“Why are my pods not being scheduled on the node? Why is it always OOMKilled and restarting? How can I control how many resources I still have available for my new application without increasing the cluster cost too much?” Do these questions sound familiar? Don't lose hope, we've been there too.
In this article, we've summarized our experience to help you better understand what is going on and get you started with observability. After reading it, you will understand how to monitor memory usage on Google Kubernetes Engine (GKE) nodes, especially to avoid common issues like pods not scheduling or being OOMKilled (Out Of Memory Killed).
Memory allocation in Google Kubernetes Engine
As an example, we will use Google Cloud Provider (GCP).

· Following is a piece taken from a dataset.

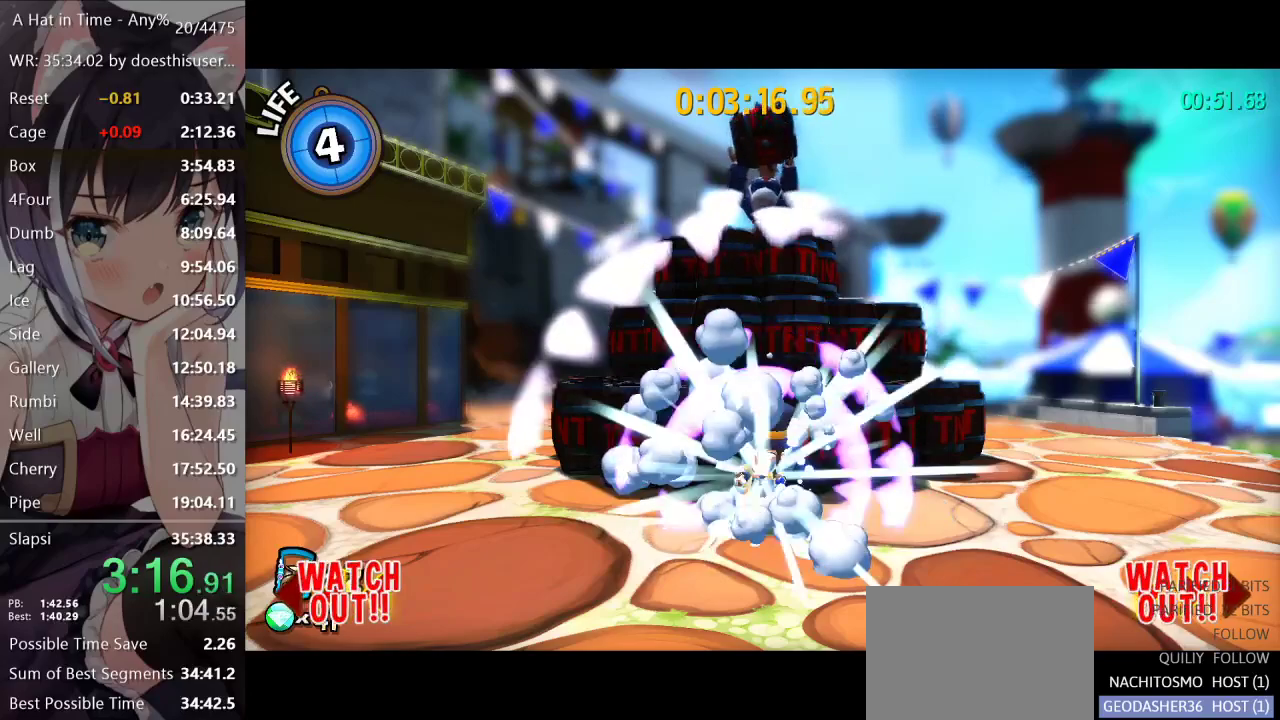
{"buttons": [], "left_stick": "center", "right_stick": "center", "events": [[83, "Y", "up"], [133, "Y", "down"], [217, "DPAD_LEFT", "down"], [234, "Y", "up"], [350, "DPAD_LEFT", "up"]]}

If we create Kubernetes node pool with an n2d-standard-2 machine type (virtual machine – VM) with 8 GB (in fact you have 8.34 GB) of memory, the question is how much memory are we able to use for our pods?
GCP reserves some memory from the VM, and you should account for it, but exactly how much it takes up is not always clear.
For memory resources, Google Kubernetes Engine (GKE) reserves the following:
- 255 MiB of memory for machines with less than 1 GB of memory
- 25% of the first 4 GB of memory
- 20% of the next 4 GB of memory (up to 8 GB)
- 10% of the next 8 GB of memory (up to 16 GB)
- 6% of the next 112 GB of memory (up to 128 GB)
- 2% of any memory above 128 GB
Calculating allocatable memory for your pods
If we apply this information to our n2d-standard-2 machine, we’ll have:
Reserved_memory_for_kubelet = 0.25 * 4 (first 4 GB) + 0.2 * 4 (remaining 4 GB)
= A total of 1.8 GB of memory is reserved for the kubelet.
Continuing with the calculation, we get the amount of memory you can use for your pods:
Allocatable_memory = 8.34 − 1.8 (Reserved_memory_for_kubelet) − 0.1 (memory reserved for OS) − 0.1 (hard eviction threshold) = 6.34 GB
Managing resource quotas
When deploying a pod to a Kubernetes cluster, you must specify resource quotas for your pod: requests and limits. Let’s say we’ve set our pod requests to 0.3 GB of memory. If the pod has fewer memory requests than allocatable_memory left, it will schedule the pod and the pod will start. This will obviously lead to a decrease in the allocatable memory on the node (6.34 − 0.3 = 6.04 GB).
Specifying requests is very crucial because the kube-scheduler decides what node your pod can fit into, and this memory is also reserved for the pod. Proper configuration will lead to proper cluster stability and vice versa.
Possible scenario: after deploying several pods on our k8s cluster, the last pod can’t be scheduled and is in a Pending state. This is because the node has less allocatable memory than pod requests and (kubelet) can’t schedule the pod.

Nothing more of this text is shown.